Create Two Open-Pollinated, Sugary Enhanced Sweet Corn Varieties--Year 4

Very little sweet corn grown commercially today is open pollinated. Farmers who wish to save their own seed have few if any good choices of varieties to grow. And the hybrids of today have been developed for conditions that are different from those found on most organic farms, as they were selected to rely on fungicides and pesticides, and to effectively utilize soluble synthetic fertilizers in large quantities. Organic sweet corn growers deserve better choices.
Our best source of organic-friendly agronomic traits often comes from old varieties developed before the pesticides, fertilizers and other aspects of what we now call conventional agriculture were available. However, those older varieties were not sweet by today’s standards.  This project involves increasing sweetness levels in open pollinated corn, and stabilizing a cross between an ancient corn and a modern corn to create new corn varieties. 

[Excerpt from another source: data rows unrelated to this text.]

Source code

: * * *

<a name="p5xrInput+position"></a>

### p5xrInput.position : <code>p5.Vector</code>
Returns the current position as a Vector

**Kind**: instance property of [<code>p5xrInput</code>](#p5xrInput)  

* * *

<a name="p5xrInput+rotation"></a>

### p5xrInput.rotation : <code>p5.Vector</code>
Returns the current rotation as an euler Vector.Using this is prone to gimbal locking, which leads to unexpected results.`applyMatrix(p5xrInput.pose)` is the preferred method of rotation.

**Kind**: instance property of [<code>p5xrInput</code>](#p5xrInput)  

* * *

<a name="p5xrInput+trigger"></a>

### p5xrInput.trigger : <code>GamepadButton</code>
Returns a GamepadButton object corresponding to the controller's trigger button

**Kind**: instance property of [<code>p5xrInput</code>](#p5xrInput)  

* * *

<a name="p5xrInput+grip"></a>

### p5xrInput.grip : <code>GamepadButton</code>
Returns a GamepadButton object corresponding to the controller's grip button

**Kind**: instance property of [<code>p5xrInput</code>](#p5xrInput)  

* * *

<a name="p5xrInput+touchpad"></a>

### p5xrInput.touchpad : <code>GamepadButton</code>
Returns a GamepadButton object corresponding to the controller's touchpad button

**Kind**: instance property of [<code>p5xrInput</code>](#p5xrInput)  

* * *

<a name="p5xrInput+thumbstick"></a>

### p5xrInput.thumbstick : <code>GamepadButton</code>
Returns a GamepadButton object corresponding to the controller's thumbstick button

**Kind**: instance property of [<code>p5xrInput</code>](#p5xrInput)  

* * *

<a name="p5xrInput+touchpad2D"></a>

This research is now in its fourth year under OFRF’s research grants program, and is leading to the development of Top Hat and Tuxana sweet corn. Seed from the f6 generation will be planted in 2014; this corn will be evaluated, and seed may be offered for sale at the end of 2014 under license from the Open Source Seed Initiative (OSSI). Evaluation of these 2014 crops will determine if and what additional selection or breeding is warranted. Breeding in the other (yellow and multi-colored) lines began in 2013; these will require more time before release.

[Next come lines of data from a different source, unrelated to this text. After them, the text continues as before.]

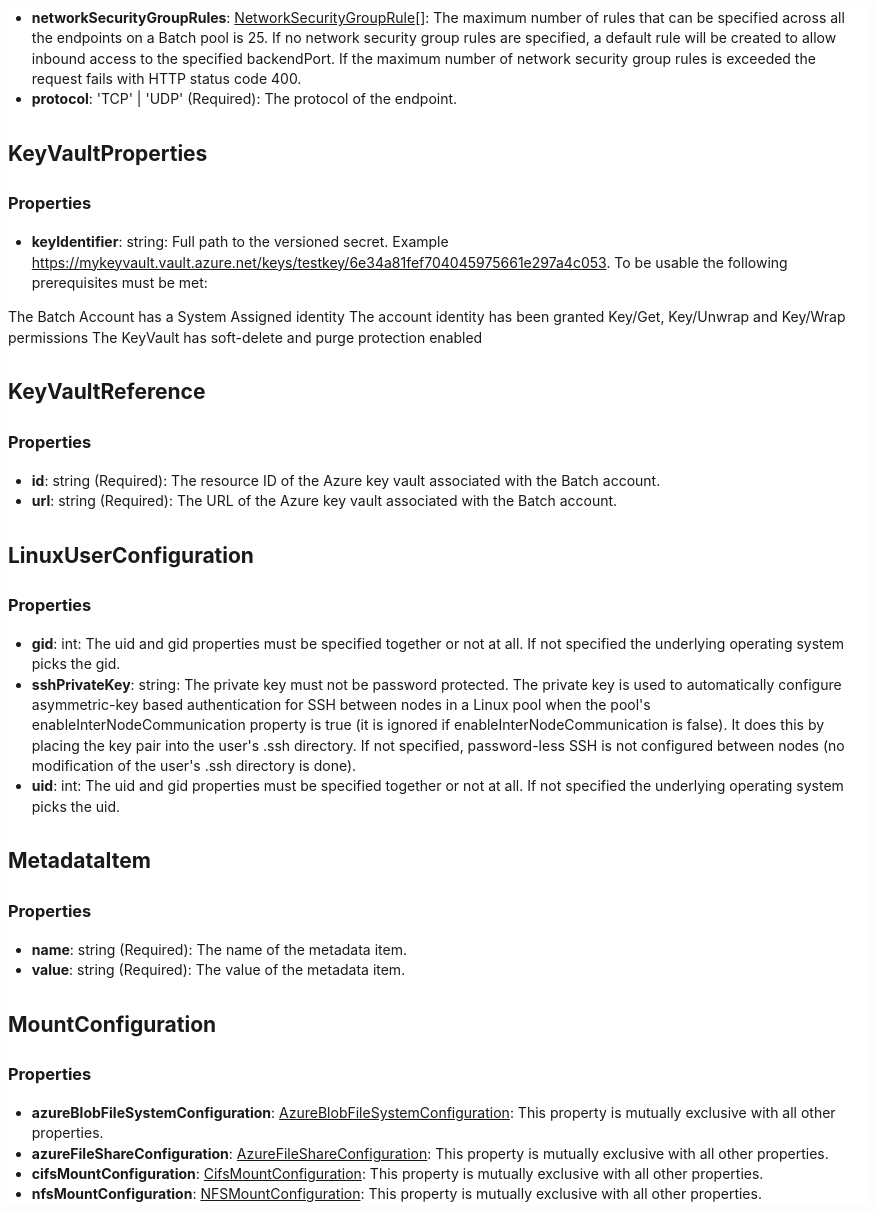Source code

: * **networkSecurityGroupRules**: [NetworkSecurityGroupRule](#networksecuritygrouprule)[]: The maximum number of rules that can be specified across all the endpoints on a Batch pool is 25. If no network security group rules are specified, a default rule will be created to allow inbound access to the specified backendPort. If the maximum number of network security group rules is exceeded the request fails with HTTP status code 400.
* **protocol**: 'TCP' | 'UDP' (Required): The protocol of the endpoint.

## KeyVaultProperties
### Properties
* **keyIdentifier**: string: Full path to the versioned secret. Example https://mykeyvault.vault.azure.net/keys/testkey/6e34a81fef704045975661e297a4c053. To be usable the following prerequisites must be met:

 The Batch Account has a System Assigned identity
 The account identity has been granted Key/Get, Key/Unwrap and Key/Wrap permissions
 The KeyVault has soft-delete and purge protection enabled

## KeyVaultReference
### Properties
* **id**: string (Required): The resource ID of the Azure key vault associated with the Batch account.
* **url**: string (Required): The URL of the Azure key vault associated with the Batch account.

## LinuxUserConfiguration
### Properties
* **gid**: int: The uid and gid properties must be specified together or not at all. If not specified the underlying operating system picks the gid.
* **sshPrivateKey**: string: The private key must not be password protected. The private key is used to automatically configure asymmetric-key based authentication for SSH between nodes in a Linux pool when the pool's enableInterNodeCommunication property is true (it is ignored if enableInterNodeCommunication is false). It does this by placing the key pair into the user's .ssh directory. If not specified, password-less SSH is not configured between nodes (no modification of the user's .ssh directory is done).
* **uid**: int: The uid and gid properties must be specified together or not at all. If not specified the underlying operating system picks the uid.

## MetadataItem
### Properties
* **name**: string (Required): The name of the metadata item.
* **value**: string (Required): The value of the metadata item.

## MountConfiguration
### Properties
* **azureBlobFileSystemConfiguration**: [AzureBlobFileSystemConfiguration](#azureblobfilesystemconfiguration): This property is mutually exclusive with all other properties.
* **azureFileShareConfiguration**: [AzureFileShareConfiguration](#azurefileshareconfiguration): This property is mutually exclusive with all other properties.
* **cifsMountConfiguration**: [CifsMountConfiguration](#cifsmountconfiguration): This property is mutually exclusive with all other properties.
* **nfsMountConfiguration**: [NFSMountConfiguration](#nfsmountconfiguration): This property is mutually exclusive with all other properties.
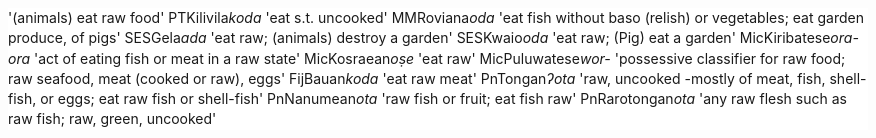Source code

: <td>
'<span>(animals) eat raw food</span>'</td>
</tr>
<tr>
<td>PT</td><td>Kilivila</td><td><i>koda</i></td>
<td>
'<span>eat s.t. uncooked</span>'</td>
</tr>
<tr>
<td>MM</td><td>Roviana</td><td><i>oda</i></td>
<td>
'<span>eat fish without baso (relish) or vegetables; eat garden produce, of pigs</span>'</td>
</tr>
<tr>
<td>SES</td><td>Gela</td><td><i>ada</i></td>
<td>
'<span>eat raw; (animals) destroy a garden</span>'</td>
</tr>
<tr>
<td>SES</td><td>Kwaio</td><td><i>oda</i></td>
<td>
'<span>eat raw; (Pig) eat a garden</span>'</td>
</tr>
<tr>
<td>Mic</td><td>Kiribatese</td><td><i>ora-ora</i></td>
<td>
'<span>act of eating fish or meat in a raw state</span>'</td>
</tr>
<tr>
<td>Mic</td><td>Kosraean</td><td><i>oṣe</i></td>
<td>
'<span>eat raw</span>'</td>
</tr>
<tr>
<td>Mic</td><td>Puluwatese</td><td><i>wor-</i></td>
<td>
'<span>possessive classifier for raw food; raw seafood, meat (cooked or raw), eggs</span>'</td>
</tr>
<tr>
<td>Fij</td><td>Bauan</td><td><i>koda</i></td>
<td>
'<span>eat raw meat</span>'</td>
</tr>
<tr>
<td>Pn</td><td>Tongan</td><td><i>ʔota</i></td>
<td>
'<span>raw, uncooked -mostly of meat, fish, shell-fish, or eggs; eat raw fish or shell-fish</span>'</td>
</tr>
<tr>
<td>Pn</td><td>Nanumean</td><td><i>ota</i></td>
<td>
'<span>raw fish or fruit; eat fish raw</span>'</td>
</tr>
<tr>
<td>Pn</td><td>Rarotongan</td><td><i>ota</i></td>
<td>
'<span>any raw flesh such as raw fish; raw, green, uncooked</span>'</td>
</tr>
</table>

There are four varieties-in-progress being grown under this grant:
  • Top Hat is f6 seed from the de-hybridization of Tuxedo, a commercial hybrid variety
  • Tuxana is f6 white corn selected from the cross “Anasazi x Tuxedo.”

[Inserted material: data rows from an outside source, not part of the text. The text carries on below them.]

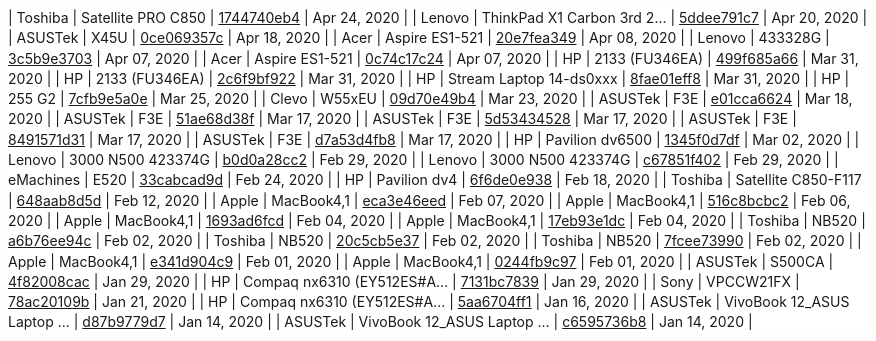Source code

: | Toshiba       | Satellite PRO C850          | [1744740eb4](https://linux-hardware.org/?probe=1744740eb4) | Apr 24, 2020 |
| Lenovo        | ThinkPad X1 Carbon 3rd 2... | [5ddee791c7](https://linux-hardware.org/?probe=5ddee791c7) | Apr 20, 2020 |
| ASUSTek       | X45U                        | [0ce069357c](https://linux-hardware.org/?probe=0ce069357c) | Apr 18, 2020 |
| Acer          | Aspire ES1-521              | [20e7fea349](https://linux-hardware.org/?probe=20e7fea349) | Apr 08, 2020 |
| Lenovo        | 433328G                     | [3c5b9e3703](https://linux-hardware.org/?probe=3c5b9e3703) | Apr 07, 2020 |
| Acer          | Aspire ES1-521              | [0c74c17c24](https://linux-hardware.org/?probe=0c74c17c24) | Apr 07, 2020 |
| HP            | 2133 (FU346EA)              | [499f685a66](https://linux-hardware.org/?probe=499f685a66) | Mar 31, 2020 |
| HP            | 2133 (FU346EA)              | [2c6f9bf922](https://linux-hardware.org/?probe=2c6f9bf922) | Mar 31, 2020 |
| HP            | Stream Laptop 14-ds0xxx     | [8fae01eff8](https://linux-hardware.org/?probe=8fae01eff8) | Mar 31, 2020 |
| HP            | 255 G2                      | [7cfb9e5a0e](https://linux-hardware.org/?probe=7cfb9e5a0e) | Mar 25, 2020 |
| Clevo         | W55xEU                      | [09d70e49b4](https://linux-hardware.org/?probe=09d70e49b4) | Mar 23, 2020 |
| ASUSTek       | F3E                         | [e01cca6624](https://linux-hardware.org/?probe=e01cca6624) | Mar 18, 2020 |
| ASUSTek       | F3E                         | [51ae68d38f](https://linux-hardware.org/?probe=51ae68d38f) | Mar 17, 2020 |
| ASUSTek       | F3E                         | [5d53434528](https://linux-hardware.org/?probe=5d53434528) | Mar 17, 2020 |
| ASUSTek       | F3E                         | [8491571d31](https://linux-hardware.org/?probe=8491571d31) | Mar 17, 2020 |
| ASUSTek       | F3E                         | [d7a53d4fb8](https://linux-hardware.org/?probe=d7a53d4fb8) | Mar 17, 2020 |
| HP            | Pavilion dv6500             | [1345f0d7df](https://linux-hardware.org/?probe=1345f0d7df) | Mar 02, 2020 |
| Lenovo        | 3000 N500 423374G           | [b0d0a28cc2](https://linux-hardware.org/?probe=b0d0a28cc2) | Feb 29, 2020 |
| Lenovo        | 3000 N500 423374G           | [c67851f402](https://linux-hardware.org/?probe=c67851f402) | Feb 29, 2020 |
| eMachines     | E520                        | [33cabcad9d](https://linux-hardware.org/?probe=33cabcad9d) | Feb 24, 2020 |
| HP            | Pavilion dv4                | [6f6de0e938](https://linux-hardware.org/?probe=6f6de0e938) | Feb 18, 2020 |
| Toshiba       | Satellite C850-F117         | [648aab8d5d](https://linux-hardware.org/?probe=648aab8d5d) | Feb 12, 2020 |
| Apple         | MacBook4,1                  | [eca3e46eed](https://linux-hardware.org/?probe=eca3e46eed) | Feb 07, 2020 |
| Apple         | MacBook4,1                  | [516c8bcbc2](https://linux-hardware.org/?probe=516c8bcbc2) | Feb 06, 2020 |
| Apple         | MacBook4,1                  | [1693ad6fcd](https://linux-hardware.org/?probe=1693ad6fcd) | Feb 04, 2020 |
| Apple         | MacBook4,1                  | [17eb93e1dc](https://linux-hardware.org/?probe=17eb93e1dc) | Feb 04, 2020 |
| Toshiba       | NB520                       | [a6b76ee94c](https://linux-hardware.org/?probe=a6b76ee94c) | Feb 02, 2020 |
| Toshiba       | NB520                       | [20c5cb5e37](https://linux-hardware.org/?probe=20c5cb5e37) | Feb 02, 2020 |
| Toshiba       | NB520                       | [7fcee73990](https://linux-hardware.org/?probe=7fcee73990) | Feb 02, 2020 |
| Apple         | MacBook4,1                  | [e341d904c9](https://linux-hardware.org/?probe=e341d904c9) | Feb 01, 2020 |
| Apple         | MacBook4,1                  | [0244fb9c97](https://linux-hardware.org/?probe=0244fb9c97) | Feb 01, 2020 |
| ASUSTek       | S500CA                      | [4f82008cac](https://linux-hardware.org/?probe=4f82008cac) | Jan 29, 2020 |
| HP            | Compaq nx6310 (EY512ES#A... | [7131bc7839](https://linux-hardware.org/?probe=7131bc7839) | Jan 29, 2020 |
| Sony          | VPCCW21FX                   | [78ac20109b](https://linux-hardware.org/?probe=78ac20109b) | Jan 21, 2020 |
| HP            | Compaq nx6310 (EY512ES#A... | [5aa6704ff1](https://linux-hardware.org/?probe=5aa6704ff1) | Jan 16, 2020 |
| ASUSTek       | VivoBook 12_ASUS Laptop ... | [d87b9779d7](https://linux-hardware.org/?probe=d87b9779d7) | Jan 14, 2020 |
| ASUSTek       | VivoBook 12_ASUS Laptop ... | [c6595736b8](https://linux-hardware.org/?probe=c6595736b8) | Jan 14, 2020 |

  • Tux yellow (f5) is the working name for yellow corn selected from the same cross
  • Tux multi (f5) is the working name for multi-colored (with red and blue) corn selected from the same cross.
This is on-farm corn improvement, and is within the capabilities of gardeners and farmers anywhere corn can be grown. Half sibling evaluations (“ear-to-row” in corn) is suited to the development or improvement of open pollinated varieties of any outcrossing species.
Work under this grant will increase and improve options for growers of organic sweet corn. This project is farmer/breeder initiated, designed, and executed.